The path rose and fell, skirting now this shoulder and now a gully, but keeping for the most part on high ground, here and there winding upwards across the sharp spine of a ridge, and, by way of some awkward staircase, once more landing us on the level. More often than not, the donkey had only himself to carry; the boy probably thought us mad, but there was no understanding what the other would fain have said. Except for the wind—and even that dropped—a great silence lay on the proud heights; they defied man to interfere with their grizzled débris: the birds had forgotten to sing: all around was that certain awed solemnity, always to be found, in the companionship of the everlasting hills.

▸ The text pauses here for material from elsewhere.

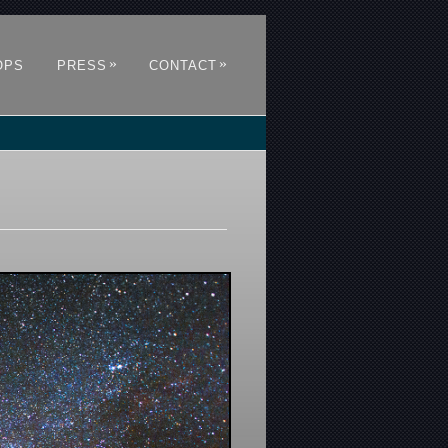
»
»
OPS
PRESS
CONTACT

But the air was champagne; the heather was mad in the breeze; the sky where it met the rocks, an intoxicating blue. And how the clouds "travelled"! Though, in spite of that, the hills never spoke: like the Sphinx, whose repose no dance of lizards nor flashes of sunlight can disturb, they are "too great to appease, too high to appal, too far to call." Occasionally a dip in the hollow back of a mountain showed the sea beyond: there are few seas bluer than the blue Mediterranean can be, and this was one of its days.

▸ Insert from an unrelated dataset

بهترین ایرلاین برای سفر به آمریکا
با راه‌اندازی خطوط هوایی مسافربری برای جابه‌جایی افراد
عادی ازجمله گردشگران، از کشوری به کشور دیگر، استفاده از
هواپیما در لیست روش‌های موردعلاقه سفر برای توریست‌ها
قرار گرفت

The polished track led us on: still no sign of a village, nor any evidences of civilization. At last from the top of a ridge we looked over and down into a calm green oasis, "a lodge in some vast wilderness," secluded, sheltered, where it would have been good to pitch a tent and camp for many moons. We swung along downwards, dropped under the lee of the hill, and our path skirted the fringe of the green oasis. It was not many acres in extent; it was covered with short scant grass; it would have made an ideal polo-ground.
Water lay over a small corner of it, and beyond a shadow of doubt it had once been the bottom of a lake; indeed, the Beni Salam tribe believe that water still lies underneath the turf. Here the first sign of humanity showed itself: two goatherds drove their flock down to the water, and one of them carried in the hood of his brown jellab a few hours' old kid; they soon passed on and disappeared among the boulders and heath.
The long level lines of the green oasis were broken at the edge by diminutive bones of rock protruding through the grass. Sunk in the hollow of the hills, there was little or no wind; the sun glowed indolently down on the green lawn, tempting us to stay; but the foot-prints in the red soil pointed forward, and we turned our backs upon the flat stretches of sunny turf and left the waveless tarn behind.
No more emerald oasis, but grey-green scrub and stones on the mountain-sides: we were up again in a stern and desolate defile, waste beyond waste strewn with rocks. The distances were oddly deceptive in the rare, clear air: a saddle between two peaks looked miles away—we were upon it in half an hour; again, a turret of rock apparently within a stone's-throw was a weary climb. And still the red trail snaked on before us. Even the big grey donkey began to lose its interest and to require "encouragement" from the Moorish boy.